Almost every mayor of across the US is telling their constituents how bad it is. That it litters the city. That it is just sooo bad. That you should drink from the tap. Hum. Well now. Why don’t you first stop the killing in the cities before you start bitching about the litter. Why don’t you start recylding plastic instead recyling old crappy politics? Get your house in order before you start bitching about a bloody plastic bottle. Really. If a plastic bottle is the worse of your worries…

And these “activists” go on and on about the water scarcity. Hum. Duh. You grow industry and populations and the water levels drop. Not difficult math you know. You know how much bottled water takes out of the ground? Around 0.002%. Doesn’t seem logical to me to start there if you are concerned about water scarcity. Maybe you should start with where the big water “eaters” are. And where do you think this is? Farming. Yes, farming. Up to 80% of water goes into farming. Yes, they need to use the water to produce the crops. But they are also some of the most inefficient users. Just spraying it all over the place. And don’t think of the farmer in the movies. No! Most farming is done by large commercial farms owned by large multinationals. They don’t give a damn about the water. Or the land. or the people. Just about the profits.
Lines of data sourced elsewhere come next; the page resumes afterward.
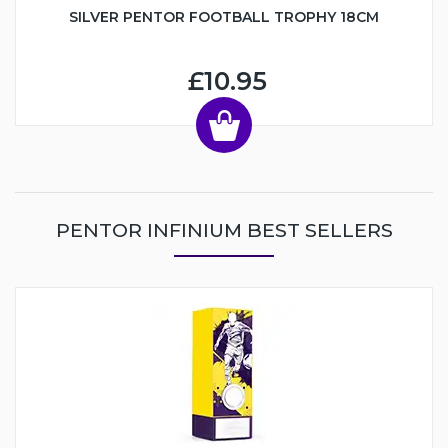
SILVER PENTOR FOOTBALL TROPHY 18CM
£10.95
PENTOR INFINIUM BEST SELLERS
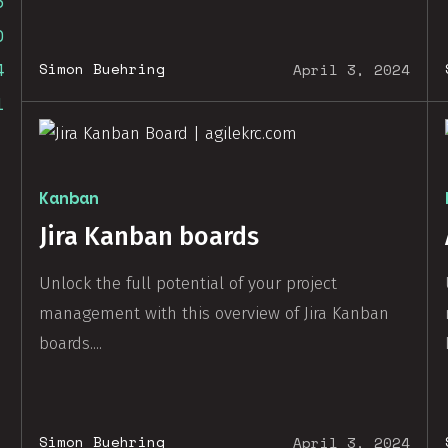
3
0
4
Simon Buehring
April 3, 2024
1
Kanban
Jira Kanban boards
Unlock the full potential of your project
management with this overview of Jira Kanban
boards....
Simon Buehring
April 3, 2024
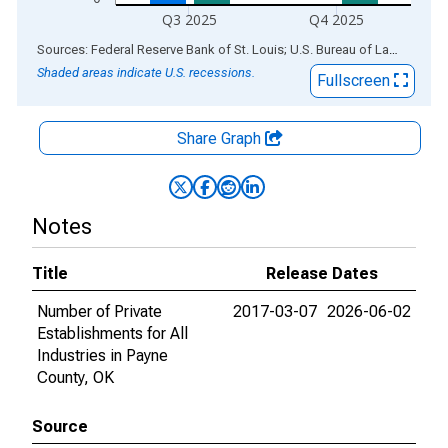
Q3 2025
Q4 2025
End of interactive chart.
Sources: Federal Reserve Bank of St. Louis; U.S. Bureau of Labor Statistics
Shaded areas indicate U.S. recessions.
Fullscreen
Share Graph
Notes
Title
Release Dates
Number of Private
2017-03-07
2026-06-02
Establishments for All
Industries in Payne
County, OK
Source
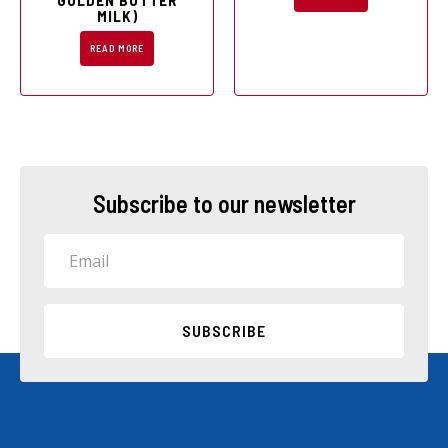
GOLDEN BUTTER
MILK)
READ MORE
Subscribe to our newsletter
Email
SUBSCRIBE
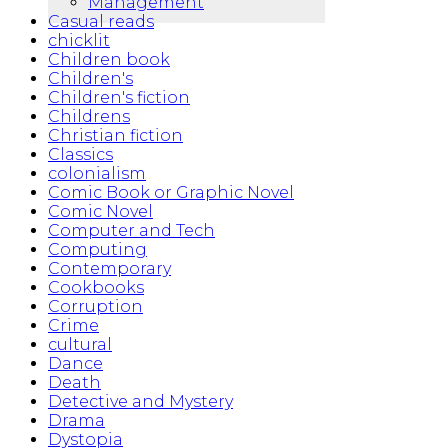
Management
Casual reads
chicklit
Children book
Children's
Children's fiction
Childrens
Christian fiction
Classics
colonialism
Comic Book or Graphic Novel
Comic Novel
Computer and Tech
Computing
Contemporary
Cookbooks
Corruption
Crime
cultural
Dance
Death
Detective and Mystery
Drama
Dystopia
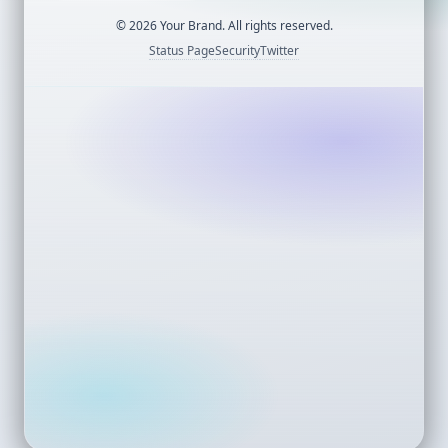
©
2026
Your Brand. All rights reserved.
Status Page
Security
Twitter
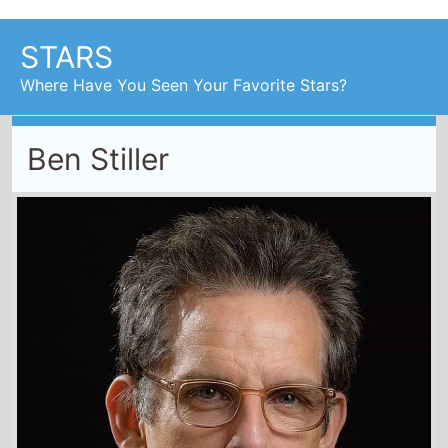
Ben Stiller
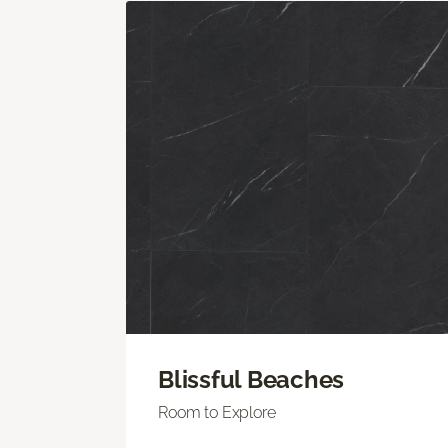
Blissful Beaches
Room to Explore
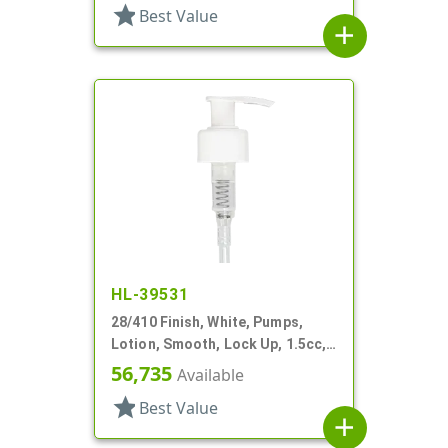
star
Best Value
add
HL-39531
28/410 Finish, White, Pumps,
Lotion, Smooth, Lock Up, 1.5cc,
8 5/8" DT
56,735
Available
star
Best Value
add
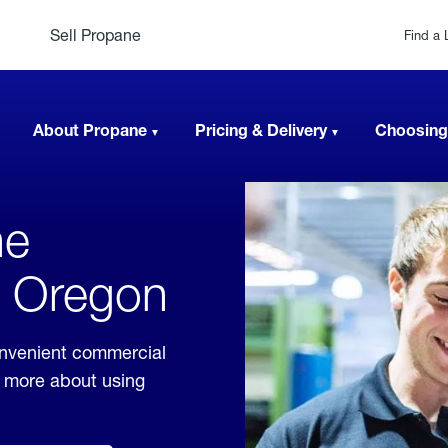
Sell Propane
Find a 
About Propane
Pricing & Delivery
Choosing
ne
, Oregon
onvenient commercial
rn more about using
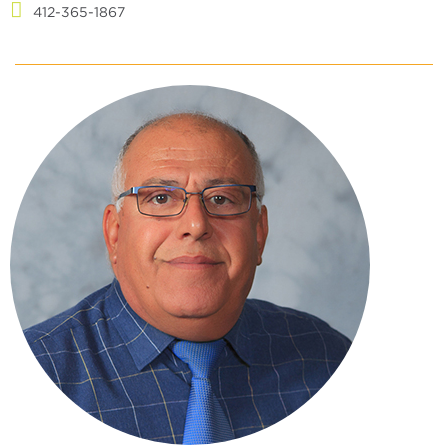
412-365-1867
Oh yes. They tell me all about the leaching of the plastic bottle. And that I should drink tap. You know what is in that tap? Iron levels too high. Lead in the pipes. Pharmaceutical waste. Chlorine to kill the bugs. Etc. Etc. etc. Damned if I don’t and damned if I do. By the way – stupid. I drink the bottle when I am on the road. Not while at home. You gonna bring me a personal tap with when I travel? And want a refill? Don’t give me the fountain crap. You know where that mouth has been that just drank from it? Huhu. Don’t think so baby.

It’s just stupid. This bottled water attack. Does it make sense? Most likely if you want to save money. But don’t think it will make you save the earth because plastic bottles just don’t have enough of an impact. Less than 0.05% of the waste in landfills.
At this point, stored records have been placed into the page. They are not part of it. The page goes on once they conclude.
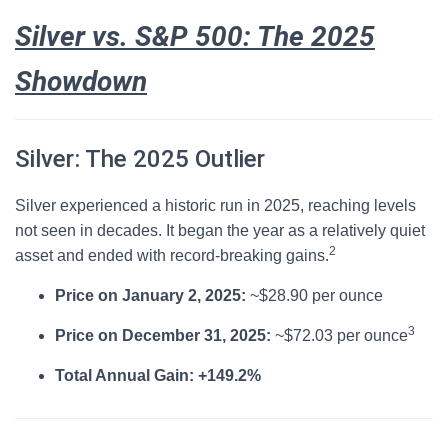
Silver vs. S&P 500: The 2025
Showdown
Silver: The 2025 Outlier
Silver experienced a historic run in 2025, reaching levels
not seen in decades.
It began the year as a relatively quiet
2
asset and ended with record-breaking gains.
Price on January 2, 2025:
~$28.90 per ounce
3
Price on December 31, 2025:
~$72.03 per ounce
Total Annual Gain:
+149.2%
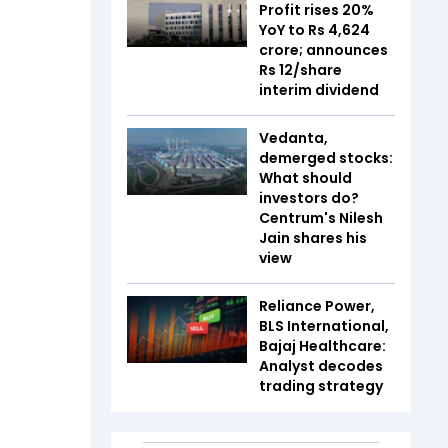
Profit rises 20%
YoY to Rs 4,624
crore; announces
Rs 12/share
interim dividend
Vedanta,
demerged stocks:
What should
investors do?
Centrum's Nilesh
Jain shares his
view
Reliance Power,
BLS International,
Bajaj Healthcare:
Analyst decodes
trading strategy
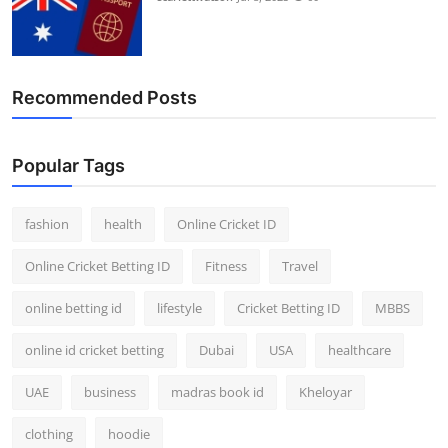
Recommended Posts
Popular Tags
fashion
health
Online Cricket ID
Online Cricket Betting ID
Fitness
Travel
online betting id
lifestyle
Cricket Betting ID
MBBS
online id cricket betting
Dubai
USA
healthcare
UAE
business
madras book id
Kheloyar
clothing
hoodie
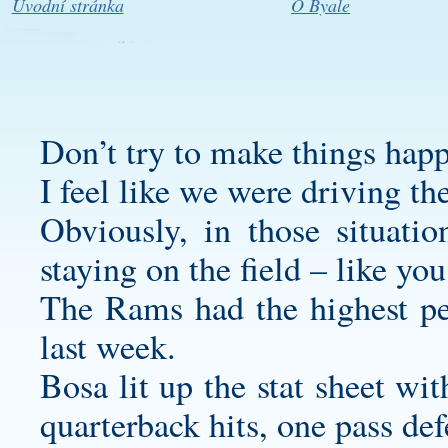
Úvodní stránka
O Byale
Don’t try to make things happ
I feel like we were driving th
Obviously, in those situati
staying on the field – like you
The Rams had the highest pe
last week.
Bosa lit up the stat sheet with
quarterback hits, one pass de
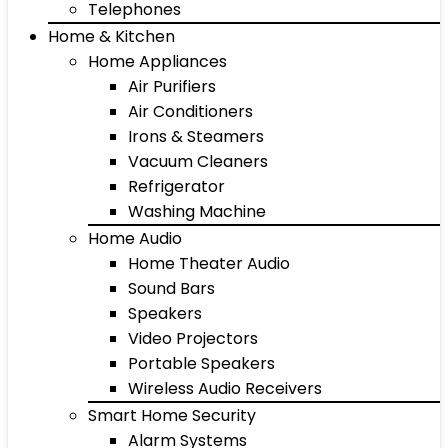
Telephones
Home & Kitchen
Home Appliances
Air Purifiers
Air Conditioners
Irons & Steamers
Vacuum Cleaners
Refrigerator
Washing Machine
Home Audio
Home Theater Audio
Sound Bars
Speakers
Video Projectors
Portable Speakers
Wireless Audio Receivers
Smart Home Security
Alarm Systems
But it’s easy. An easy target. Easy to go after the bottle of water. Because you hold it in your hand and make an easy connection. So you drop the bottle of water and reach for a… Coke. And up goes obesity levels. Stupid campaign. Stupid idea. Campaigning in the MTV era… Just grab any campaign and let’s see who will fall for it. I think the bottled water campaign is like the Backstreet Boys – empty, little substance, no real impact, but easy to sell because it looks good. “As long as you love me”. Bah!